More Irish revolutionary credentials. So Vladimir Ilyich Ulyanov better known to history as Lenin spoke English with a “Rathmines Accent.” Well, I never! Next you’ll be telling me Freddy Engels lived with an Irish factory girl and then when she died lived with her sister!
http://daithaic.blogspot.com/2011/08/internationale.html
I think the Rathmines accent defence in 1942 was being used to claim to be a bona fide traveller, rather than any kind of secret code: it wouldn’t have worked trying one on in a pub in Donnybrook 🙂 Valid up until 1960, it appears: http://www.rossespointshanty.com/Shanty%202011/Heritage/bonafide.htm
If my memory serves me right, Séan O’Casey’s Plough and the Stars features an odd scene where a bourgeois woman is wandering through the tenements during the rising, trying to find her way back to ‘Wrathmines’. This would suggest another element of the accent stereotype, no? The replacement of the ‘r’ sound with a ‘w’. I can’t find the text online, but if someone has a copy of the play lying about, maybe you’d share the exact quote?
It’s quoted in the link I posted above, TQ.
[…] Nothing wrong with that.

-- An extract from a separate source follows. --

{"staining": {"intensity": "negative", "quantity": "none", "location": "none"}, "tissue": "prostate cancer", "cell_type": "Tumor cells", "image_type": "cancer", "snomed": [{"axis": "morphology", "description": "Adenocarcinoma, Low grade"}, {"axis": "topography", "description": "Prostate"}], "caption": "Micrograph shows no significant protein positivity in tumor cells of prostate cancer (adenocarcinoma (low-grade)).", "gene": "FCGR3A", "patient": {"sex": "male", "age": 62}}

Just unexpected. Following his long exile in Switzerland I would have expected his English to be German accented if anything. However the idea of Lenin speaking with a Dublin accent has clearly intrigued others as this excellent and well researched post shows. […]
[…] post-Celtic Tiger, the Dublin cinema manager who was imprisoned in Dachau during WW2, Vladimir Lenin’s apparent Rathmines accent, Dublin’s first gay bar, figuring out what the shortest street was in the city, another […]
[…] https://comeheretome.com/2012/02/03/vladimir-lenin-and-the-rathmines-accent/ […]
In the Russia context although slightly off key, I would like to pose a question. In the 1950’s I was at one point a twelve year old schoolboy. As an only child, I sought entertainment in my small Bush radio. On the shortwave frequency, I took delight in scanning the foreign radio stations. One of those was called Radio Moscow. It was almost a cardinal sin in those days to fraternize with countries from behind the Iron Curtain. However, I was an avid stamp collector. I wrote and told them that I was interested in Soviet culture and I would love to add Russian stamps to my collection. For at least three years, I was bombarded with letters from Russia containing literature, stamps and postcards. The postman would say ‘another letter from Uncle Joe (Stalin)’ when he handed me the large white envelope. My teacher got ‘wind of it’ and reported it to the local Sergeant. In fairness he treated the matter with humour when questioned me. I know some of those letters were opened by the state. Does anyone know if some Government Archive may contain a trace of those long ago investigations? I would dearly wish to know.
Kitty C.
I lived in Rathmines until I was 13. We had elocution lessons at the Convent.
To this day I still say Fawther, Wrathmines, and Pawkistan.
Happy day.
[…] leader petting cats do at least give him a foothold in the latest Internet trends. Irish people delight in the claim that he spoke English with a posh Dublin accent, supposedly acquired from a tutor in […]
We lived in a rented flat in Orwell Rd and would play football till dark in Orwell Park till after dark.
I was just telling my wife today how we used to jump our bikes in Orwell Park.
This would be late 50s to early 60s.
My first wear was on a bench in Orwell Park.
The most extraordinary accent has to be Rachel Allen’s. It sounds as if it was cut up and reassembled.